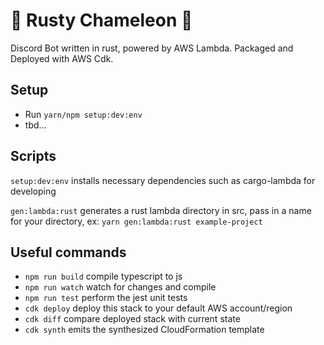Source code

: # 🦀 Rusty Chameleon 🦎

Discord Bot written in rust, powered by AWS Lambda. Packaged and Deployed with AWS Cdk.

## Setup

* Run `yarn/npm setup:dev:env`
* tbd...

## Scripts

`setup:dev:env`   installs necessary dependencies such as cargo-lambda for developing

`gen:lambda:rust`   generates a rust lambda directory in src, pass in a name for your directory, ex: `yarn gen:lambda:rust example-project`

## Useful commands

* `npm run build`   compile typescript to js
* `npm run watch`   watch for changes and compile
* `npm run test`    perform the jest unit tests
* `cdk deploy`      deploy this stack to your default AWS account/region
* `cdk diff`        compare deployed stack with current state
* `cdk synth`       emits the synthesized CloudFormation template
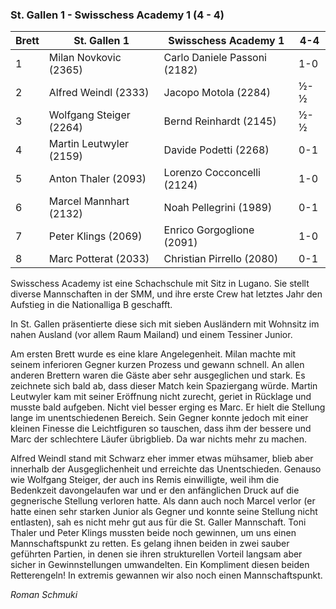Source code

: ### St. Gallen 1 - Swisschess Academy 1 (4 - 4)

| Brett | St. Gallen 1            | Swisschess Academy 1         | 4-4 |
|-------|-------------------------|------------------------------|-----|
| 1     | Milan Novkovic (2365)   | Carlo Daniele Passoni (2182) | 1-0 |
| 2     | Alfred Weindl (2333)    | Jacopo Motola (2284)         | ½-½ |
| 3     | Wolfgang Steiger (2264) | Bernd Reinhardt (2145)       | ½-½ |
| 4     | Martin Leutwyler (2159) | Davide Podetti (2268)        | 0-1 |
| 5     | Anton Thaler (2093)     | Lorenzo Cocconcelli (2124)   | 1-0 |
| 6     | Marcel Mannhart (2132)  | Noah Pellegrini (1989)       | 0-1 |
| 7     | Peter Klings (2069)     | Enrico Gorgoglione (2091)    | 1-0 |
| 8     | Marc Potterat (2033)    | Christian Pirrello (2080)    | 0-1 |

Swisschess Academy ist eine Schachschule mit Sitz in Lugano. Sie stellt diverse Mannschaften in der SMM, und ihre erste
Crew hat letztes Jahr den Aufstieg in die Nationalliga B geschafft.

In St. Gallen präsentierte diese sich mit sieben Ausländern mit Wohnsitz im nahen Ausland (vor allem Raum Mailand) und
einem Tessiner Junior.

Am ersten Brett wurde es eine klare Angelegenheit. Milan machte mit seinem inferioren Gegner kurzen Prozess und gewann
schnell. An allen anderen Brettern waren die Gäste aber sehr ausgeglichen und stark. Es zeichnete sich bald ab, dass
dieser Match kein
Spaziergang würde. Martin Leutwyler kam mit seiner Eröffnung nicht zurecht, geriet in Rücklage und musste bald aufgeben.
Nicht viel besser erging es Marc. Er hielt die Stellung lange im unentschiedenen Bereich. Sein Gegner konnte jedoch mit
einer kleinen Finesse
die Leichtfiguren so tauschen, dass ihm der bessere und Marc der schlechtere Läufer übrigblieb. Da war nichts mehr zu
machen.

Alfred Weindl stand mit Schwarz eher immer etwas mühsamer, blieb aber innerhalb der Ausgeglichenheit und erreichte das
Unentschieden. Genauso wie Wolfgang Steiger, der auch ins Remis einwilligte, weil ihm die Bedenkzeit davongelaufen war
und er den anfänglichen
Druck auf die gegnerische Stellung verloren hatte. Als dann auch noch Marcel verlor (er hatte einen sehr starken Junior
als Gegner und konnte seine Stellung nicht entlasten), sah es nicht mehr gut aus für die St. Galler Mannschaft. Toni
Thaler und Peter Klings
mussten beide noch gewinnen, um uns einen Mannschaftspunkt zu retten. Es gelang ihnen beiden in zwei sauber geführten
Partien, in denen sie ihren strukturellen Vorteil langsam aber sicher in Gewinnstellungen umwandelten. Ein Kompliment
diesen beiden Retterengeln!
In extremis gewannen wir also noch einen Mannschaftspunkt.

_Roman Schmuki_
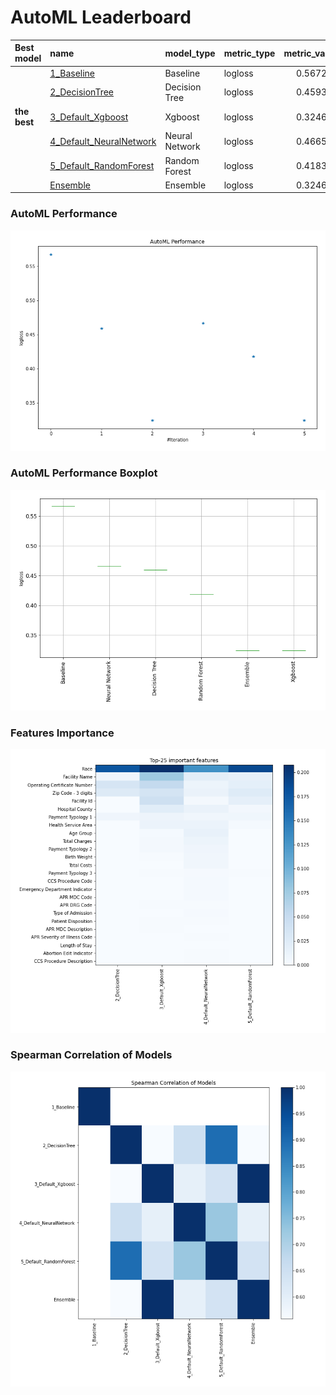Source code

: # AutoML Leaderboard

| Best model   | name                                                         | model_type     | metric_type   |   metric_value |   train_time |
|:-------------|:-------------------------------------------------------------|:---------------|:--------------|---------------:|-------------:|
|              | [1_Baseline](1_Baseline/README.md)                           | Baseline       | logloss       |       0.567213 |         1.43 |
|              | [2_DecisionTree](2_DecisionTree/README.md)                   | Decision Tree  | logloss       |       0.459316 |        19.44 |
| **the best** | [3_Default_Xgboost](3_Default_Xgboost/README.md)             | Xgboost        | logloss       |       0.324699 |        34.9  |
|              | [4_Default_NeuralNetwork](4_Default_NeuralNetwork/README.md) | Neural Network | logloss       |       0.466572 |         8.41 |
|              | [5_Default_RandomForest](5_Default_RandomForest/README.md)   | Random Forest  | logloss       |       0.418331 |        32.89 |
|              | [Ensemble](Ensemble/README.md)                               | Ensemble       | logloss       |       0.324699 |         0.51 |

### AutoML Performance
![AutoML Performance](ldb_performance.png)

### AutoML Performance Boxplot
![AutoML Performance Boxplot](ldb_performance_boxplot.png)

### Features Importance
![features importance across models](features_heatmap.png)



### Spearman Correlation of Models
![models spearman correlation](correlation_heatmap.png)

********

* _Task prompt_: Transcribe each line of the data above, unaltered, from the one where "Alfred Weindl (2333)" appears to the one where "Crew hat letztes" appears, inclusive of both.

* _Answer space_:
| 2     | Alfred Weindl (2333)    | Jacopo Motola (2284)         | ½-½ |
| 3     | Wolfgang Steiger (2264) | Bernd Reinhardt (2145)       | ½-½ |
| 4     | Martin Leutwyler (2159) | Davide Podetti (2268)        | 0-1 |
| 5     | Anton Thaler (2093)     | Lorenzo Cocconcelli (2124)   | 1-0 |
| 6     | Marcel Mannhart (2132)  | Noah Pellegrini (1989)       | 0-1 |
| 7     | Peter Klings (2069)     | Enrico Gorgoglione (2091)    | 1-0 |
| 8     | Marc Potterat (2033)    | Christian Pirrello (2080)    | 0-1 |

Swisschess Academy ist eine Schachschule mit Sitz in Lugano. Sie stellt diverse Mannschaften in der SMM, und ihre erste
Crew hat letztes Jahr den Aufstieg in die Nationalliga B geschafft.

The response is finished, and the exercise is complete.